Let F be a finite field, then $\left\vert F\right\vert =p^{n}$  for some prime p and $n\in \mathbb {N}$ .

proof: The field of integers mod $p$  is a subfield of $F$  where $p$  is the characteristic of $F$ . Hence we can view $F$  as a vector space over $\mathbb {Z} _{p}$ . Further this must be a finite dimensional vector space because $F$  is finite. Hence any $x\in F$  can be expressed as a linear combination of $n$  members of $F$  with scalers in $\mathbb {Z} _{p}$  and any such linear combination is a member of $F$ . Hence $\left\vert F\right\vert =p^{n}$ .

### Theorem (every member of F is a root of $x^{p^{n}}-x$ )
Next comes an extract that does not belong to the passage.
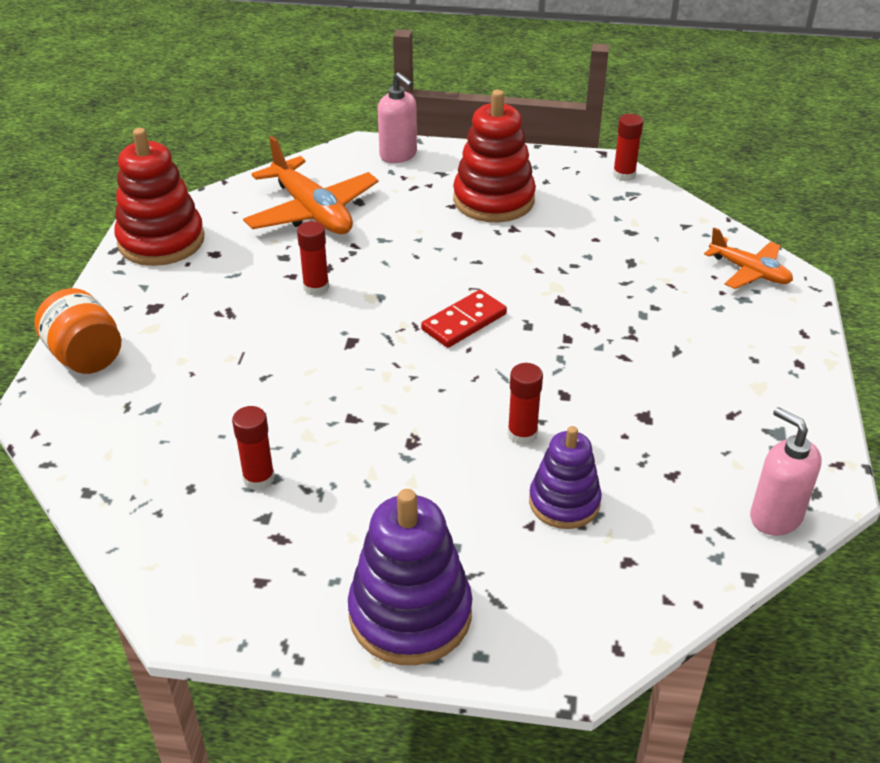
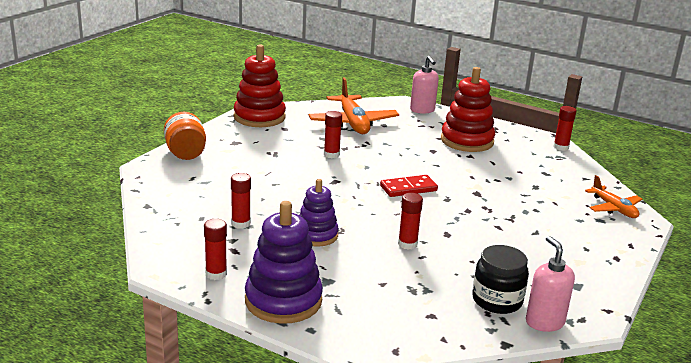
camera: 20 degrees right, 15 degrees down
(280, 598) = (216, 274): none -> red glue stick
(564, 502) = (411, 279): purple stacking toy -> purple stacking toy (316, 235)
(696, 499) = (497, 300): none -> black jar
let $F$  be a field such that $\left\vert F\right\vert =p^{n}$ , then every member is a root of the polynomial $x^{p^{n}}-x$ .

proof: Consider $F^{*}=F/{0}$  as a the multiplicative group. Then by la grange's theorem $\forall x\in F^{*},x^{p^{n}-1}=1$ . So multiplying by $x$  gives $x^{p^{n}}=x$ , which is true for all $x\in F$ , including $0$ .

### Theorem (roots of $x^{p}-x$ are distinct)

Let $x^{p}-x$  be a polynomial in a splitting field $E$  over $\mathbb {Z} _{p}$  then the roots $a_{1},...a_{n}$  are distinct.